I assume that the defensive copy is taken synchronously with the call site, otherwise the caller could mutate the message object before/while it is copied. Is that correct?

Correct.

That being said, that's actually what the Orleans documentation states: "that neither the provider of the value nor the recipient of the value will modify it in the future", which implies ever at any point in the future

It's easier to specify the contract this way, otherwise it's more nuanced. It's domain specific, which may work in your case, but the documentation is safe advice for typical users. If you are sure you're not referencing an object after a call completes, then do as you see fit with it.

If Orleans could be configured to take a defensive copy only when invoking a method of a grain in the same silo, then we wouldn't need to mark our message objects as immutable to avoid the defensive copy; and therefore we wouldn't run any risks that we were breaking something by mutating a message object marked immutable by recycling it.

We've been over the complications with this. It would be nice to do the minimum work possible in all cases. In future it might be feasible to implement it as an optimization. For the time being, you have the controls on a per-type and per-method basis that you can use. It's also speculation that this will be problematic.

Note also that I can only really recycle messages on the sending side because Orleans doesn't provide an option to configure a factory method to instantiate message object instances, which means Orleans cannot be configured to draw message objects from the object pool on the receiving side.

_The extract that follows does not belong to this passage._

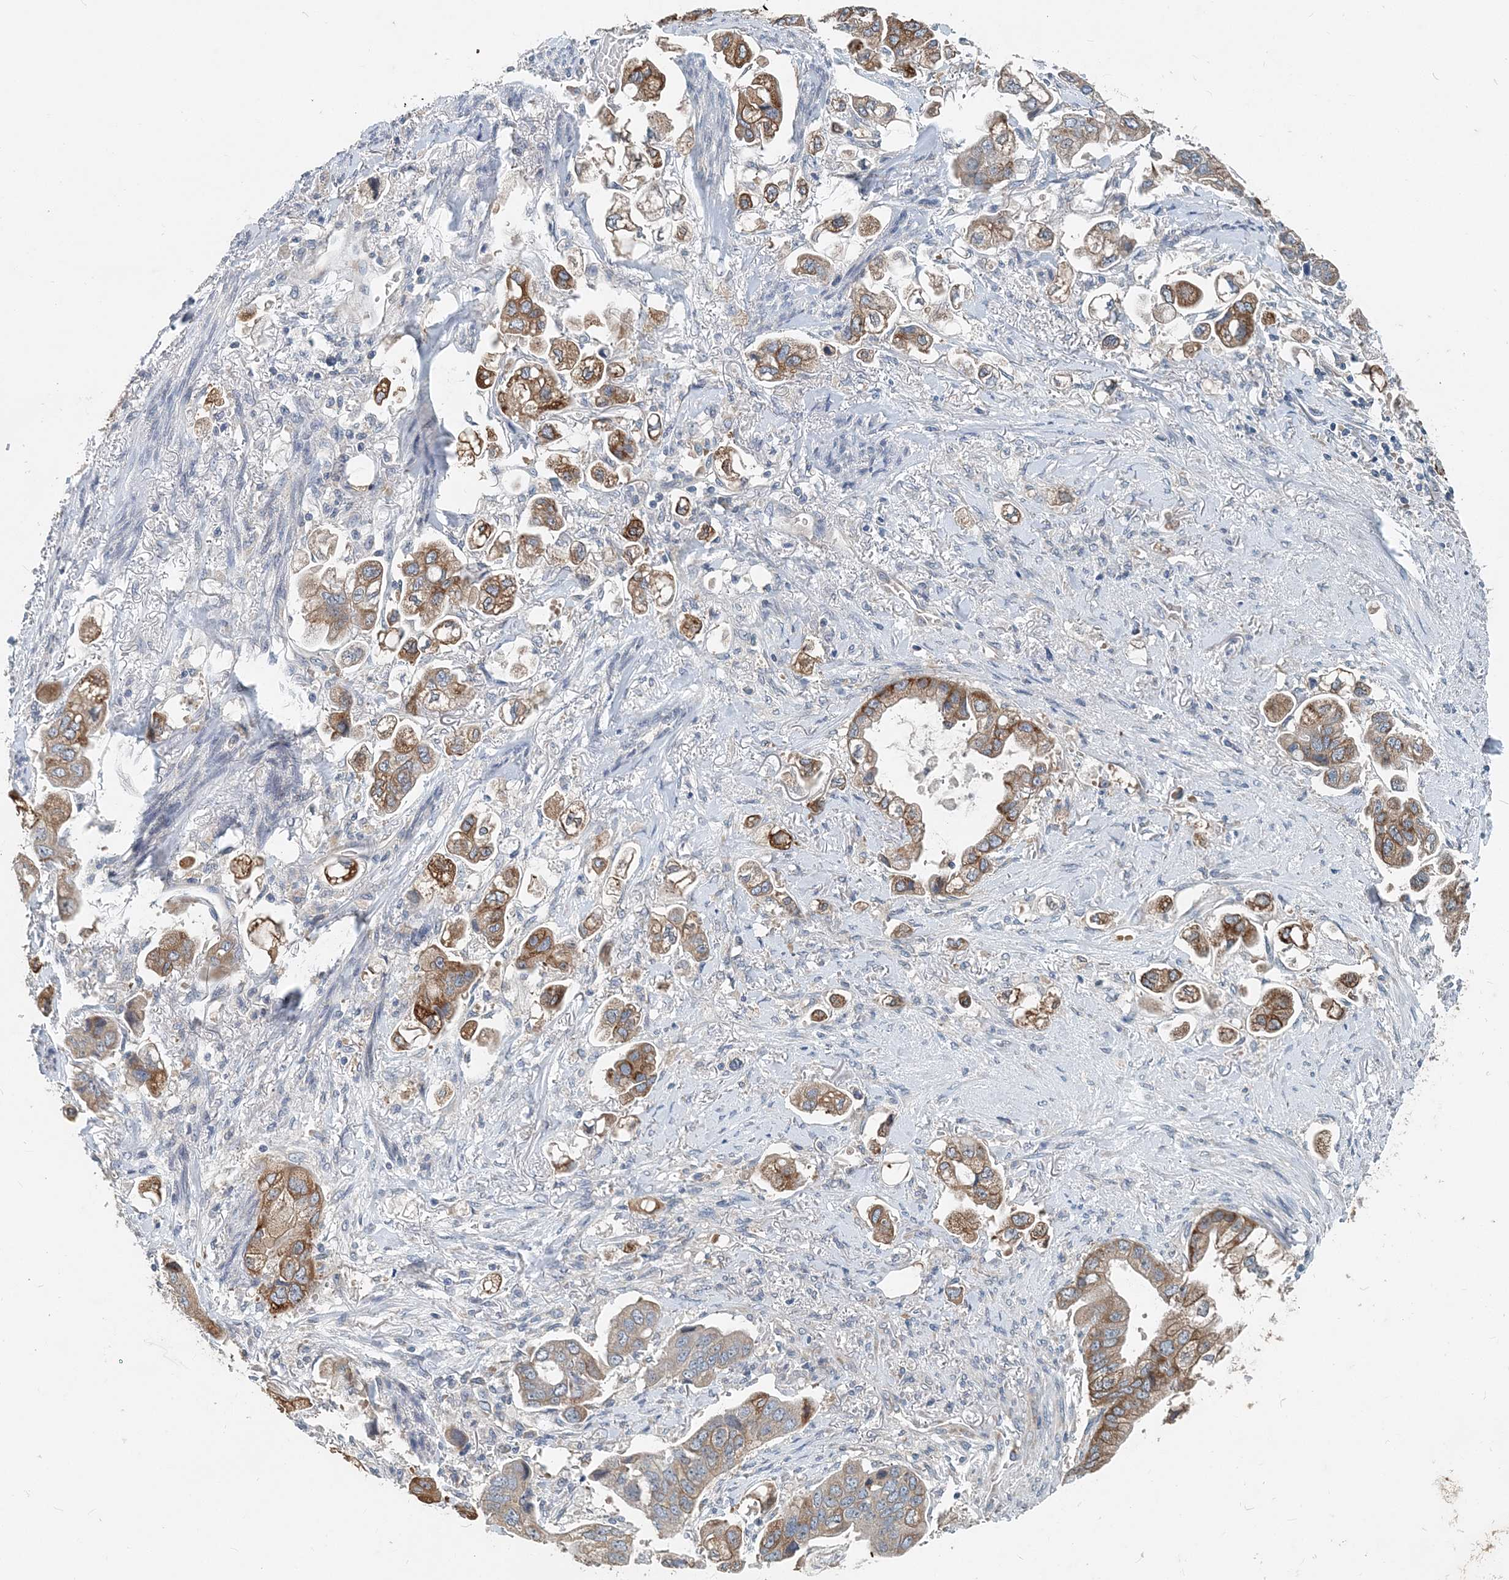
{"staining": {"intensity": "moderate", "quantity": ">75%", "location": "cytoplasmic/membranous"}, "tissue": "stomach cancer", "cell_type": "Tumor cells", "image_type": "cancer", "snomed": [{"axis": "morphology", "description": "Adenocarcinoma, NOS"}, {"axis": "topography", "description": "Stomach"}], "caption": "Tumor cells demonstrate medium levels of moderate cytoplasmic/membranous staining in approximately >75% of cells in stomach cancer.", "gene": "EEF1A2", "patient": {"sex": "male", "age": 62}}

You have pretty much full control, don't you? You should be able to implement pooling and avoid allocation. The new serialization framework is undocumented, but it was designed with zero-alloc RPC in mind (see the vid).

ReubenBond avatar Sep 16 '22 22:09 ReubenBond

It's also speculation that this will be problematic.

Some additional context I can provide at this stage - some grains under maximum load will receive about 50,000 calls per second with 5 kB messages being exchanged. So for those grains, that would be 250 MB per second of defensive copies being made per grain.

Note that Protobuf serialization/deserialization time has been measured at about 16 us, which means messages can be serialized/deserialized at 62,500 messages per second (using two vCPUs across two different silos - one for serialization and one for deserialization), which is 312.5 MB/s per grain. And the work being done by each grain is done on one vCPU and takes about 20 us per message, so that's handling 50,000 messages per second.

The grain code doing the work is (and should be) the bottleneck, so that means 50,000 calls per second, which means 250 MB/s serialization/deserialization per grain.

If you are sure you're not referencing an object after a call completes, then do as you see fit with it.

Okay great. Given this, I can mark message objects as immutable to avoid the defensive copy and mutate them after grain method calls complete.

In future it might be feasible to implement it as an optimization.

I think that would be a great addition. Would you like me to open a new issue for this feature request?

You have pretty much full control, don't you? You should be able to implement pooling and avoid allocation.

How can I recycle message objects on the receiving side, since Orleans instantiates them? Object pooling is only effective if new instances are drawn from the pool.

bill-poole avatar Sep 17 '22 05:09 bill-poole

Would you like me to open a new issue for this feature request?

I don't think we need to - it will naturally be considered during perf optimization cycles & issues aren't used to prioritize perf work, profiling is.

How can I recycle message objects on the receiving side, since Orleans instantiates them?

Orleans allows you to choose how your objects are constructed by letting you register an IActivator<T> via [RegisterActivator] and placing the [UseActivator] attribute on the type to tell it that it shouldn't create it via new. The activator is constructed using DI (ActivatorUtilities.GetServiceOrCreateInstance), so you can reference pools/options/etc from there.